My good mood carried me through the heart of Queens, from Paul Gullo’s warehouse to the far side of the Hazen Street Bridge where I popped the trunk as I slowed for the mandatory car search. A beefy corrections officer leaned into the window and looked the car over. “I know you,” he said after a moment. “I recognize you.”

“Yeah, I’m the guy who escaped last week. I miss the place and I’m trying to get back inside.”

I expected him to catch an attitude, which would have pleased me immensely, but he shook his head. “Uh-uh. You’re in the paper. Wait a minute.” He turned back to his kiosk, snatched a copy of the
New York Post
off the counter, began to thumb through the pages. “In Jay Harrison’s column. Your picture. Here.”

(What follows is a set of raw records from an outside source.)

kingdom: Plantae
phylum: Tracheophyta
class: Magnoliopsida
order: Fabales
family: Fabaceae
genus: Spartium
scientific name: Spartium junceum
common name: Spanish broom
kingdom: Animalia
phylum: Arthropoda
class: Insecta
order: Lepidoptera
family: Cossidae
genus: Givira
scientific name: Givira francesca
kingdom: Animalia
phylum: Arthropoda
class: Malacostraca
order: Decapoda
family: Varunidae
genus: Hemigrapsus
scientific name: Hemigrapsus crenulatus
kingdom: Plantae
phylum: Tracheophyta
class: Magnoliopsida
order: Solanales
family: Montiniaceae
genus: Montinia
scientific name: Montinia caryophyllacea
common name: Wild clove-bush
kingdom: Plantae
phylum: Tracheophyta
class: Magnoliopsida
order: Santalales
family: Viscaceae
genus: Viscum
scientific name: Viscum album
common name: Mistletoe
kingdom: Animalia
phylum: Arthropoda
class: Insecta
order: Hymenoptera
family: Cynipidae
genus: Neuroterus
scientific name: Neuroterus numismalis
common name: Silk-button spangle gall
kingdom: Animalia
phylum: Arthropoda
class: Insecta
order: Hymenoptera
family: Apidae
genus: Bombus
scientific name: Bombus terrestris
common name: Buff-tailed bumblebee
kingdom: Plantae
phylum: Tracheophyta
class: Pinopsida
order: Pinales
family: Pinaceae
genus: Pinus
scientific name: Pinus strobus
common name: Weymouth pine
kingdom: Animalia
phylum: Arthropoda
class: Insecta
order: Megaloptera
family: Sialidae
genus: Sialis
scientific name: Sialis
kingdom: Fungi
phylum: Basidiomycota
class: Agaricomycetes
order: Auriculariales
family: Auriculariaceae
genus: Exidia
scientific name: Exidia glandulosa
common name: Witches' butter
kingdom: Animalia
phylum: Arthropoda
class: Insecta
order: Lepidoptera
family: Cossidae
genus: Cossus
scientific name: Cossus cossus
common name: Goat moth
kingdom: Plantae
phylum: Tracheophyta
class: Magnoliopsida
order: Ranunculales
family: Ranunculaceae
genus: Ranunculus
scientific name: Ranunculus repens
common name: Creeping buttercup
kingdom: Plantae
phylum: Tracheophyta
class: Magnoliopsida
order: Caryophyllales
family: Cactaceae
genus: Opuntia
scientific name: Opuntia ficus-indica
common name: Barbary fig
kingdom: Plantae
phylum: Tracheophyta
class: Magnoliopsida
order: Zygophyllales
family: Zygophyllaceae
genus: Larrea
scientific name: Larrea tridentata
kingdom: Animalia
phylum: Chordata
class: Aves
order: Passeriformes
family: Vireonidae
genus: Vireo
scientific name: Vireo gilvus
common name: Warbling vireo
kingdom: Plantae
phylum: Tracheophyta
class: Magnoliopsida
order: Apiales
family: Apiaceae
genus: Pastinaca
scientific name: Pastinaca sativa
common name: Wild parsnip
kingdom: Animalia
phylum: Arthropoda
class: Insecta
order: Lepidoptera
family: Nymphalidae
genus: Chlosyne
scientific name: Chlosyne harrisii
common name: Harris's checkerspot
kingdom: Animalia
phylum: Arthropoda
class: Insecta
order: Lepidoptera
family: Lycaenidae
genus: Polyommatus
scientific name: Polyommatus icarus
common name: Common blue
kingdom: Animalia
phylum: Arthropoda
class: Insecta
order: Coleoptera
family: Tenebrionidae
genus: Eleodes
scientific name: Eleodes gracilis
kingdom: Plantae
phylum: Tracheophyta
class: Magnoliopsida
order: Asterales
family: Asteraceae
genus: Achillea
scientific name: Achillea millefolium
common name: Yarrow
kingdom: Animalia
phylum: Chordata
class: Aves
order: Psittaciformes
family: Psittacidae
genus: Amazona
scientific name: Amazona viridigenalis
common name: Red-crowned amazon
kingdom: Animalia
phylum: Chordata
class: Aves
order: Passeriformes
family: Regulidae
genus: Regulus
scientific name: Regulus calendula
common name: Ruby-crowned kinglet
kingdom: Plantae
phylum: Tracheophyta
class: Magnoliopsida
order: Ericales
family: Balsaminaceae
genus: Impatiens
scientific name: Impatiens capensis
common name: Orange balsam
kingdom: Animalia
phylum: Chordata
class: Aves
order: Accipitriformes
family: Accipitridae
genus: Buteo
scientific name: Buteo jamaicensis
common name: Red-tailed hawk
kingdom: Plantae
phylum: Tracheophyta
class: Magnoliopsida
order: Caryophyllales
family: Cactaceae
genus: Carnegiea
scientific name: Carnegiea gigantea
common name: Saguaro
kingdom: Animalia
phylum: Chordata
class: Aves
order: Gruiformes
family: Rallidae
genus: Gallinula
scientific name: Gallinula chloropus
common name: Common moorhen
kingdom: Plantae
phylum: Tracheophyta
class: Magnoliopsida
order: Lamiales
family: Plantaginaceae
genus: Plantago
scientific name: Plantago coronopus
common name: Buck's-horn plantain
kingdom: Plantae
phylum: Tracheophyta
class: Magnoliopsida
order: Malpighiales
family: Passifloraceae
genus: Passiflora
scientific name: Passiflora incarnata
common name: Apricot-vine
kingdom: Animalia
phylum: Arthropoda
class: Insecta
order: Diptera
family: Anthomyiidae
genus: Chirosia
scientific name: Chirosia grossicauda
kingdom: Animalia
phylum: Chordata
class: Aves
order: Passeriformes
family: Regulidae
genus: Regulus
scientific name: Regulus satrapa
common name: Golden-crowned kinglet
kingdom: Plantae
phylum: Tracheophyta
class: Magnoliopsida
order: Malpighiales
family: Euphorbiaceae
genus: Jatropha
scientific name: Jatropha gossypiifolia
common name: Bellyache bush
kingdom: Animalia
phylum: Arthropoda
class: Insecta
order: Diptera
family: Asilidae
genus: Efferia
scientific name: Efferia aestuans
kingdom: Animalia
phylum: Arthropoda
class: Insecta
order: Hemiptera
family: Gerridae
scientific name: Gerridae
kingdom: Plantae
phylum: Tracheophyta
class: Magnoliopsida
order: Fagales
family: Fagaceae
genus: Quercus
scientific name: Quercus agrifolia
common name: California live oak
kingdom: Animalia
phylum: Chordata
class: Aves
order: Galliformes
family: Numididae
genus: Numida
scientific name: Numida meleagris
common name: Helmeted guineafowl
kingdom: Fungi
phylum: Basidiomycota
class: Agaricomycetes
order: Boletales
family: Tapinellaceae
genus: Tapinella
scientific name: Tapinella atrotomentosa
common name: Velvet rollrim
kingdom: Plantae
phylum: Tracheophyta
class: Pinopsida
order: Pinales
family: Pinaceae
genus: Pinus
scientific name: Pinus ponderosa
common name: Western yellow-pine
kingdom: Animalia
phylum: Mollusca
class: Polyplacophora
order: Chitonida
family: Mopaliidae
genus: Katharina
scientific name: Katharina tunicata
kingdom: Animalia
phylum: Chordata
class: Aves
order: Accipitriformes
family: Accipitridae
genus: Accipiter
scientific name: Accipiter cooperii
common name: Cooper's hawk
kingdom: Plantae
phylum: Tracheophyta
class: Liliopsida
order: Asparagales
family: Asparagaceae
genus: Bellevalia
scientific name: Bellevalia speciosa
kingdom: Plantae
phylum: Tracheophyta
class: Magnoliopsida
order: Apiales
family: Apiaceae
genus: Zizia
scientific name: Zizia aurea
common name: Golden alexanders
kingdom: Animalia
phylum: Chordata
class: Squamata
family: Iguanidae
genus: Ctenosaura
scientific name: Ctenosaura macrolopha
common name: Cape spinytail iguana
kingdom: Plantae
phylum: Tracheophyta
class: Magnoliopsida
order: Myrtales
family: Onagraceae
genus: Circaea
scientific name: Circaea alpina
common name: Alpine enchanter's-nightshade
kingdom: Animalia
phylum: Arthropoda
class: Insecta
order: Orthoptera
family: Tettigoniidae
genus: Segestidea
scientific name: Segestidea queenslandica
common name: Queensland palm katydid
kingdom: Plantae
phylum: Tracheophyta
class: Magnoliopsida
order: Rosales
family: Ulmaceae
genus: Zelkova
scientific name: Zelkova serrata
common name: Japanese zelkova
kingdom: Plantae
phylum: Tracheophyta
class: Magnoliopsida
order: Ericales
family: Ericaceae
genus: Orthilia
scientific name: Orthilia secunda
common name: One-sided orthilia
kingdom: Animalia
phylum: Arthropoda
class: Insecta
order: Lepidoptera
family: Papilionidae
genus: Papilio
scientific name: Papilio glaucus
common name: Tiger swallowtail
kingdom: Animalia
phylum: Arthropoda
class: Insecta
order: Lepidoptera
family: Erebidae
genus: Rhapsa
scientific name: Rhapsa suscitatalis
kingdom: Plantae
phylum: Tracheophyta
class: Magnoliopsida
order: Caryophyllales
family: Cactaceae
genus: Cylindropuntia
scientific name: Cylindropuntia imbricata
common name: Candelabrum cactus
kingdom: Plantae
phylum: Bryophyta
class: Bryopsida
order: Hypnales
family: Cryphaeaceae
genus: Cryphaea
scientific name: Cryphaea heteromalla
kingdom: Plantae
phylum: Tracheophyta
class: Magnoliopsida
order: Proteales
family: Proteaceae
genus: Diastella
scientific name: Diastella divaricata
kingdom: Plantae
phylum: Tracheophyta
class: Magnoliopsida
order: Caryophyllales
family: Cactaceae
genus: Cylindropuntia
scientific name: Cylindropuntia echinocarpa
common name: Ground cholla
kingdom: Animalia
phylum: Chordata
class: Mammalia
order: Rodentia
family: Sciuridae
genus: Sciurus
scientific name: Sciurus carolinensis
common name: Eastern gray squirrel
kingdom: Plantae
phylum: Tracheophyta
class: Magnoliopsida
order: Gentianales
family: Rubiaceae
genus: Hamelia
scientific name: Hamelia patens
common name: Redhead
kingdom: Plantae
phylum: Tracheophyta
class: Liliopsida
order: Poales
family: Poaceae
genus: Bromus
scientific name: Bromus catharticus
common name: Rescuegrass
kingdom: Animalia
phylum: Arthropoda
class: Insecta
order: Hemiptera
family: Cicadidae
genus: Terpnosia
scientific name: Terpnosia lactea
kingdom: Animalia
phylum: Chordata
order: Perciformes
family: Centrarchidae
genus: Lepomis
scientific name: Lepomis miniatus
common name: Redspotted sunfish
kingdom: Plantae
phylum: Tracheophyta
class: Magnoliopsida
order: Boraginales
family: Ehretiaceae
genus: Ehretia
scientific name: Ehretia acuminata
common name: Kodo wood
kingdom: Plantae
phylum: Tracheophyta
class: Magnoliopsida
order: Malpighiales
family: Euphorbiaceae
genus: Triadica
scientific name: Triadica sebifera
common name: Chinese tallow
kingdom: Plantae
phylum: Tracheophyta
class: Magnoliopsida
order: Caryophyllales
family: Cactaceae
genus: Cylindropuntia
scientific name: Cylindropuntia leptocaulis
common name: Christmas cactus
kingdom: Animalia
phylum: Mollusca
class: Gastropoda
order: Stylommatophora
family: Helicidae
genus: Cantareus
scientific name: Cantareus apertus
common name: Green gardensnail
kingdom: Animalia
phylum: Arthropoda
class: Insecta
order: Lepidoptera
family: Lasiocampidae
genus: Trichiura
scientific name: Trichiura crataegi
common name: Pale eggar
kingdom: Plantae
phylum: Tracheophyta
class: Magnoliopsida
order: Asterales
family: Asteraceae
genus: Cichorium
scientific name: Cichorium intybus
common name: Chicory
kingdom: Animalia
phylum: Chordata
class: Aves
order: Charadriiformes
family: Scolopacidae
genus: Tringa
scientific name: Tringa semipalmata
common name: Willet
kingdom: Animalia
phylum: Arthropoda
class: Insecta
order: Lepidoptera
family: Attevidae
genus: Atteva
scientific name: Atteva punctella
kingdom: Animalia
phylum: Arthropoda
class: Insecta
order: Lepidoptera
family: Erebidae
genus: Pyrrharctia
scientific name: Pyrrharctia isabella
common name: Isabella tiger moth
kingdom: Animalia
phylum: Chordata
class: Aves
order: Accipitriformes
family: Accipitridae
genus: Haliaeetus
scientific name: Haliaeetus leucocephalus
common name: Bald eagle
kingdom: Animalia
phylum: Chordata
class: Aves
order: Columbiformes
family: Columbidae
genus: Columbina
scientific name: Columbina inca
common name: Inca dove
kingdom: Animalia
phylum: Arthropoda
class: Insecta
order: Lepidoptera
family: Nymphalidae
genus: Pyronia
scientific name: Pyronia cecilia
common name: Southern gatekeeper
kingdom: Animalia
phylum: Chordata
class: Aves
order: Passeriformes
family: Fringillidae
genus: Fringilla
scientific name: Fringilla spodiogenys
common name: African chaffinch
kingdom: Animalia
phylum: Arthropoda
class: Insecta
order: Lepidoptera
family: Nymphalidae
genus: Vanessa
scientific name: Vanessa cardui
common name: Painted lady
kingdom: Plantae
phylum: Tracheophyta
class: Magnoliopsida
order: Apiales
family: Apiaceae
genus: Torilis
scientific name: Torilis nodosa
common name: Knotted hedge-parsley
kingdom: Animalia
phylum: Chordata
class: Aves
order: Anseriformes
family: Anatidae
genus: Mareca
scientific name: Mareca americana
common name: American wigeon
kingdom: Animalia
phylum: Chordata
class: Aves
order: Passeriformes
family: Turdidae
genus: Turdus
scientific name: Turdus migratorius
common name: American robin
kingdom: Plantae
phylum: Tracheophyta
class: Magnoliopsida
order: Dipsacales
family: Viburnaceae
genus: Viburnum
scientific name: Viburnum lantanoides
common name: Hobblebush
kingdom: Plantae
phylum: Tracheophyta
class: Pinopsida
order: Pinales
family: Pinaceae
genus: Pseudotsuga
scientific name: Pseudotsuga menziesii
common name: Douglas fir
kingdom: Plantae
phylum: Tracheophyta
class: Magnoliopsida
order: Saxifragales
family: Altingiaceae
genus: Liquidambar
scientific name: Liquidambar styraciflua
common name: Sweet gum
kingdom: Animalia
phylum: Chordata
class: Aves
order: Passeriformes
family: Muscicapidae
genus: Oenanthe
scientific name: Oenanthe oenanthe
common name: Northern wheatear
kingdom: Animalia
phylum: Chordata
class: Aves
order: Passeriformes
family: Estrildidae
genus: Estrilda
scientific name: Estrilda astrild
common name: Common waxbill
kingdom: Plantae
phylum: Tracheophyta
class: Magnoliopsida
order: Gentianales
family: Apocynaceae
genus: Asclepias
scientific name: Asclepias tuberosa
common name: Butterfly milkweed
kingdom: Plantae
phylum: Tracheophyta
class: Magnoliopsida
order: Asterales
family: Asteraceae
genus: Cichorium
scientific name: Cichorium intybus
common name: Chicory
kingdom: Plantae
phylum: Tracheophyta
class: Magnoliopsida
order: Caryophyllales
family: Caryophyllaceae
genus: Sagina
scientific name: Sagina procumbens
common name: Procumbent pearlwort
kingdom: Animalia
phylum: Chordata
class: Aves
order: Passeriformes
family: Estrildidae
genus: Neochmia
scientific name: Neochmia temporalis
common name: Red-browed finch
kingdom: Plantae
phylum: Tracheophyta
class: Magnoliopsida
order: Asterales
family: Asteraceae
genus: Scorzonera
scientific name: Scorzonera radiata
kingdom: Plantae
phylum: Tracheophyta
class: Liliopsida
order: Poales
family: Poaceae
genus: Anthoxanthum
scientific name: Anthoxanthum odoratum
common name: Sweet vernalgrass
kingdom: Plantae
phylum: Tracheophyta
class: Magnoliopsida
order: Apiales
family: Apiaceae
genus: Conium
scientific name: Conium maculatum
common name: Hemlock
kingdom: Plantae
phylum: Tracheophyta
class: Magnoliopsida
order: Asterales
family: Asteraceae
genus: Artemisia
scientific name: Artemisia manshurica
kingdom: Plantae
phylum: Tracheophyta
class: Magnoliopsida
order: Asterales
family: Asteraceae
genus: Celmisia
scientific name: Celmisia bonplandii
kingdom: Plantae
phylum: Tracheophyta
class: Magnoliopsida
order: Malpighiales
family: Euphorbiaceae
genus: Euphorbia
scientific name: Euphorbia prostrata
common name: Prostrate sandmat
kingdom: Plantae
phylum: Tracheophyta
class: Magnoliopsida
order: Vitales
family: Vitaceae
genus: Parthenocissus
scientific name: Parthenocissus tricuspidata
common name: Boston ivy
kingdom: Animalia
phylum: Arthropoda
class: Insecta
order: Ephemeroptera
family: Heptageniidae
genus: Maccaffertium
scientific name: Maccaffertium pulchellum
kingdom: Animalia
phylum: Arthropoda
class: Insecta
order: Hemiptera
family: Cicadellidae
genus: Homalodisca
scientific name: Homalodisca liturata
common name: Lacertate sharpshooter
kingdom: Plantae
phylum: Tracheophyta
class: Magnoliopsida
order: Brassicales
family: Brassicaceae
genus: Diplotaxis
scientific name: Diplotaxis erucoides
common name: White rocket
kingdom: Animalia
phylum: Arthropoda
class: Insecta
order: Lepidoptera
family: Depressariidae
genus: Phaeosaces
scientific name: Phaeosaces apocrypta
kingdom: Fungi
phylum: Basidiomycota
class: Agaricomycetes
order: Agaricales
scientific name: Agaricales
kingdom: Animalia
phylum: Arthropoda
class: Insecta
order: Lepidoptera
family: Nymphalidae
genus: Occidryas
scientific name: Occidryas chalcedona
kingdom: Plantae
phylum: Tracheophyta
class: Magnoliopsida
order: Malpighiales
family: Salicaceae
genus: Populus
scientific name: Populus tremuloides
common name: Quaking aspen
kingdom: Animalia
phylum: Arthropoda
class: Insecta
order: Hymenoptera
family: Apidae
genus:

Sure enough, there I was, looking more than a little shifty, as I pushed my way through a mob of reporters. The photo appeared to be at least ten years old.

“You wouldn’t want to part with that?” I asked, gesturing at the paper. “Save me a stop on the way home?”

Jay Harrison, a columnist with the
Post
for as long as I could remember, had a dual reputation as a thinly disguised racist and a rabid law-and-order fanatic. I remember wondering which way he’d come down on this one. Would he take up the cause of a black wife beater? It didn’t seem likely. No more likely than his taking up the cause of the woman who killed the black wife beater.

When I finally got a chance to read Harrison’s column, fifteen minutes later after sending up for my client, I found that Harrison had a third predilection that I hadn’t considered. He simply
hated
defense lawyers.

The column was about Sid Kaplan. It named my famous (and notorious) clients, detailed their crimes without bothering to add the word
alleged,
revealed my problems with drugs, alcohol, and divorce without including my year of rehab.

Sid Kaplan reminds me of all those washed-up fighters I covered during my years on the sports beat. Dreaming of glories won and lost, of riding that roller coaster one last time. I, for one, hope Sid lacks the price of admission. He was that good in his prime.